The External Rate of Return: the next step

‘Through the radical transparency of the platform, which we call the “External Rate of Return” (ERR) a wide range of users will be able to measure and compare the economic and social impact of all types of business ventures in a holistic and consistent manner. Furthermore, through the ERR platform companies and the public at large can engage in on-going dialogues about the overall impact of business. We close our paper with a call for action as follows: we ask readers of the report to contact us to suggest indicators and metrics to be included in such a comprehensive impact assessment platform. Also, contact us if you would like to help build the platform.’


This month I am delighted to announce the launch of a £2m fund from King’s College London to develop the External Rate of Return (ERR) into a fully functioning platform (summary here).
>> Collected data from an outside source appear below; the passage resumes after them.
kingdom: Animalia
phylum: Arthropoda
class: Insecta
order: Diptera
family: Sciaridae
Conceived in 2013 as an antidote to the partial and short-sighted treatment of ‘impact’ made by organisations, the ERR – and developed further in a 2016 working paper in partnership with Dr Dr Robyn Klingler-Vidra and Mr Martim Jacinto Facada  – offers instead  a way to positively maximise, and not just manage, the ripples every organisation leaves in its wake: considering job creation, IP, skills development and a range of other key external factors.


In the ‘impact’ conversation – and a whole industry built on managing, perpetuating and profiting from its maxims –  we are at a tipping point. There are around 150 different impact measurement systems, all of which measure differently – preventing clear and transparent outcomes, and making application a headache for all involved – and focus dramatically on environmental, social and governmental factors (ESG); on limiting damage rather than harnessing business as a positive social force.
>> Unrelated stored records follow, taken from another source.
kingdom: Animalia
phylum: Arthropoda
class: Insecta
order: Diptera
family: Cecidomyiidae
Good business –  socially responsible and socially engaged – can’t wait. We are simply out of time. Like the model of rational man, the concept of siloed measurement – considering, for example, the CSR or ESG or carbon footprint or tree planting of a business as a marker of its overall goodness – will soon be an unacceptable – and, as with all seismic shifts – ludicrous way to have approached the world at large.
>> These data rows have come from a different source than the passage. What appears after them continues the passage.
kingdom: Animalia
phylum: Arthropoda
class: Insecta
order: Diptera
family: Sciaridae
Like the dawn of behavioural economics, which toppled the long-standing assumptions of judgement, our notions of how we behave and why, impact is simply a question of placing things in context. We must think holistically to see what is true. The ERR measures the economic contribution of every business, but it looks wider. It asks businesses to consider what they put back in to the environment around them – through their suppliers, their customers, their cascade social impact and the environment – not just what they gain for shareholders.


In a complex political and regulatory environment, many businesses that seek to do good are inhibited by the limited scope of available metrics, or the sheer burden of attempting to think more widely. Many struggle to establish the ‘right’ parameters of measurement, under continued pressure to deliver short term returns for their shareholders, at the expense of real reform.


The ERR offers a broad and transparent lens, governed by the most powerful commercial force of our times: the opinion of informed consumers. Harnessing the principles of  the trust economy, the platform will be radically open, allowing every business to share their processes publicly and engage directly with the public, using the four tiers of impact (suppliers, customers, society and environment), which the informed public would then rate openly against a set of clear principles. In this way it will be self-regulating – a Trip Advisor or a Glassdoor of impact measurement – while allowing businesses to build a direct and collaborative relationship with consumers.


Consider, for example, the impetus on a business to improve their efforts to banish modern slavery from their supply chain if they knew how visible their efforts would be and how integral to their overall rating, and how valuable the discussions provoked would be. Today, despite being passed into law in 2015, most large companies still lag perilously behind, unmoved by a government requirement that has little risk of consequence if ignored, and huge cost to implement.


This social aspect is key to the ERR’s emphasis on positive change: inviting, not condemnation or a rigid score system, but a shared approach to improvement; a recognition of good intent and an on-going dialogue in how to do better and where impact should be measured. As we develop the platform, we’ll be looking for input from all organisations and all sectors – please do get in touch with your thoughts so that we can create the most useful possible tool.